Tokenization as a Method of Fraud Reduction
There’s an online security habit that was taught in the earliest days of ecommerce that many of us still practice to this day: to never, ever send out your credit card number over text or email. Even if you completely trust the recipient, the reasoning goes, you can’t be sure that their electronic communications won’t be hacked, intercepted, or otherwise compromised. Instead, we learned to only provide our credit card information through secure websites.
What constitutes a “secure” website, of course, is a question for the ages. One might judge a restaurant’s cleanliness by the state of its dining room, but a pristine table setting is no guarantee that the kitchen isn’t filthy. Likewise, a secure front-end connection—if you even have the technical ability to verify whether it’s secure or not—does not mean that credit card information will be handled with rigorous security protocols once the customer has transmitted it to the merchant.
With sophisticated, high-profile data breaches affecting even those merchants who make a good faith effort to secure their websites, assuring your customers that you’re doing your utmost to protect their information is more important than ever, but it’s also more challenging.
One possible solution is tokenization: turning sensitive data like credit card numbers into meaningless “token” numbers that can be linked to accounts by the card networks, but are unintelligible in their tokenized form to fraudsters and other observers.
Does it stand to reason, then, that merchants should adopt tokenization as a security measure if they haven’t already? To answer that, let’s take a closer look at how tokenization works and what steps merchants must take to implement it effectively.
Mobile payments are one of the main reasons tokenization has taken off recently. With more credit card numbers than ever being carried on wireless signals, it’s easy for fraudsters to “listen in” on unsecure transmissions.

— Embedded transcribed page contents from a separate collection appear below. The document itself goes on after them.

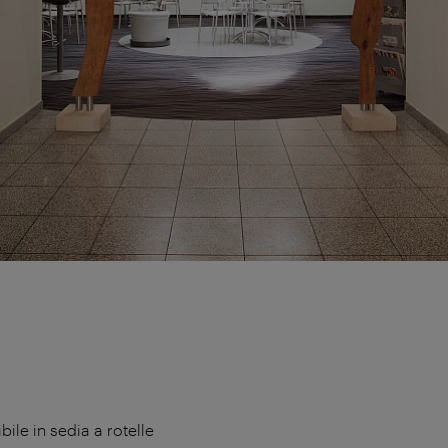
ile in sedia a rotelle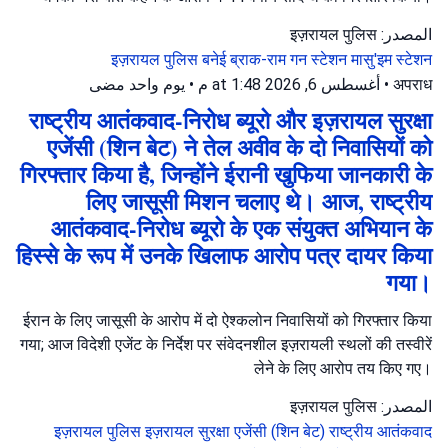
المصدر: इज़रायल पुलिस
इज़रायल पुलिस
बनेई ब्राक-राम गन स्टेशन
मासु'इम स्टेशन
يوم واحد مضى
•
أغسطس 6, 2026 at 1:48 م
•
अपराध
राष्ट्रीय आतंकवाद-निरोध ब्यूरो और इज़रायल सुरक्षा
एजेंसी (शिन बेट) ने तेल अवीव के दो निवासियों को
गिरफ्तार किया है, जिन्होंने ईरानी खुफिया जानकारी के
लिए जासूसी मिशन चलाए थे। आज, राष्ट्रीय
आतंकवाद-निरोध ब्यूरो के एक संयुक्त अभियान के
हिस्से के रूप में उनके खिलाफ आरोप पत्र दायर किया
गया।
ईरान के लिए जासूसी के आरोप में दो ऐश्कलोन निवासियों को गिरफ्तार किया
गया; आज विदेशी एजेंट के निर्देश पर संवेदनशील इज़रायली स्थलों की तस्वीरें
लेने के लिए आरोप तय किए गए।
المصدر: इज़रायल पुलिस
इज़रायल पुलिस
इज़रायल सुरक्षा एजेंसी (शिन बेट)
राष्ट्रीय आतंकवाद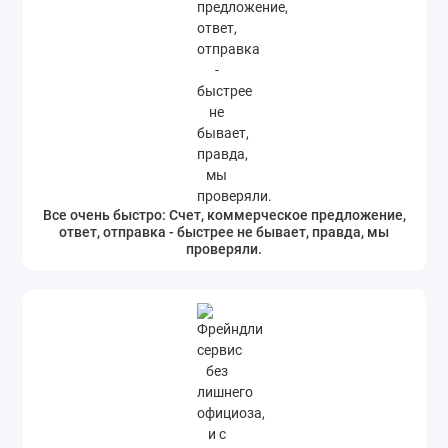
Все очень быстро: Счет, коммерческое предложение,
ответ, отправка - быстрее не бывает, правда, мы
проверяли.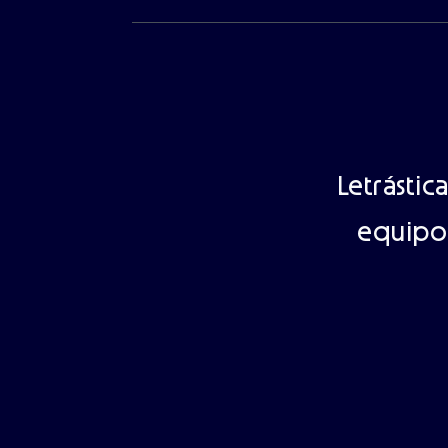
Letrástic
equipo 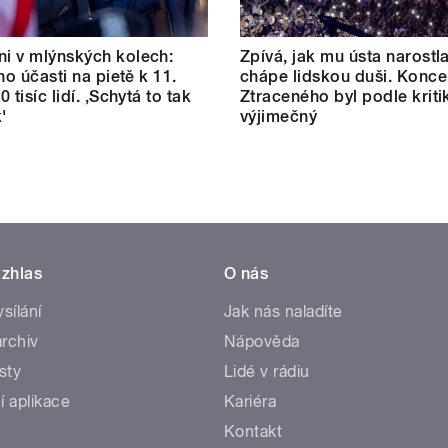
i v mlýnských kolech:
Zpívá, jak mu ústa narostl
ho účasti na pietě k 11.
chápe lidskou duši. Konce
80 tisíc lidí. ‚Schytá to tak
Ztraceného byl podle kriti
'
výjimečný
zhlas
O nás
ysílání
Jak nás naladíte
rchiv
Nápověda
sty
Lidé v rádiu
í aplikace
Kariéra
Kontakt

Tokenization secures the transmission of sensitive data by replacing it with something that has no intrinsic meaning and cannot be decrypted. The only party that is able to associate the token with the cardholder’s personal account number would be the tokenization service provider, which could be the card network, a payment gateway, or a digital wallet platform like Google or Apple Pay.
Step by step, here’s how it works:
- The cardholder provides a credit card number to a merchant’s app or website that has tokenization enabled.
- The merchant obtains a unique token from their service provider and stores this token, not the PAN, in their computer system.
- When the cardholder makes a purchase, the merchant submits the token to their acquiring bank to process the transaction.
- The acquiring bank verifies with the tokenization service provider that the token matches a valid credit card.
- The transaction is processed without the cardholder’s PAN ever residing on the merchant’s server or being sent over the internet as part of a transaction.
If the merchant’s servers end up getting hacked, all the fraudsters will find is useless tokens, not any actual credit card information.
Tokenization vs Encryption
At first glance, it may seem like tokenization is just encryption with some new branding. While both processes serve the same objectives and bear some similarities, there are key differences.
The first and most important distinction is that encryption is reversible. Encrypted data is generated using complex algorithms. A mathematical “key” is required to decrypt the data into its original form, but with sufficient time and computing power, encryption can be reverse-engineered via a “brute force” approach—trying different decrypting algorithms over and over until success is achieved.
That means that the cardholder’s PAN is never displayed in its true form at the endpoint of the transaction, which is not necessarily the case with encrypted card numbers.
Are There Drawbacks to Tokenization?
Both encryption and tokenization help a merchant achieve PCI compliance by reducing customer data exposure, especially if those merchants have to store payment information for recurring transactions or one-click purchasing. It may appear as though tokenization is less vulnerable to hacking than encryption, and is therefore always the better choice, but there are some downsides to tokenization.
The biggest issue merchants tend to have with tokenization is interoperability—especially when they’re adding tokenization to an existing system. Scripts and procedures that may have relied on non-tokenized data to function will have to be identified and updated. In a large-scale legacy system, this can be a significant undertaking. Chargeback processes, card network inquiry systems, interchange management, and subsidiary security protocols may all be impacted.
Tokenization can also complicate customer service inquiries, when the cardholder attempts to use their credit card number to identify a transaction and the merchant does not have an easy way to match it to the corresponding token in their CRM system.
There are many good reasons to implement tokenization to secure your customers’ personal data. To use them effectively, however, merchants must make sure that their staff and systems are fully equipped to handle and process tokenized transactions.
There are a wide range of options for how tokens can be created, stored, and handled, more than we can fully cover in this space. It is important for merchants to choose a tokenization provider that can meet the specific needs of their business, industry, and customer base.
A successful, effective tokenization implementation will be holistic and through, not just a quick-and-dirty graft onto an existing system. Otherwise, there are too many potential points of friction that can lead to errors and inefficiencies—or worse, security breaches. Building a system in which tokenization is central, not incidental, is the best way to protect your customer’s data and your own reputation as a safe and secure place to do business.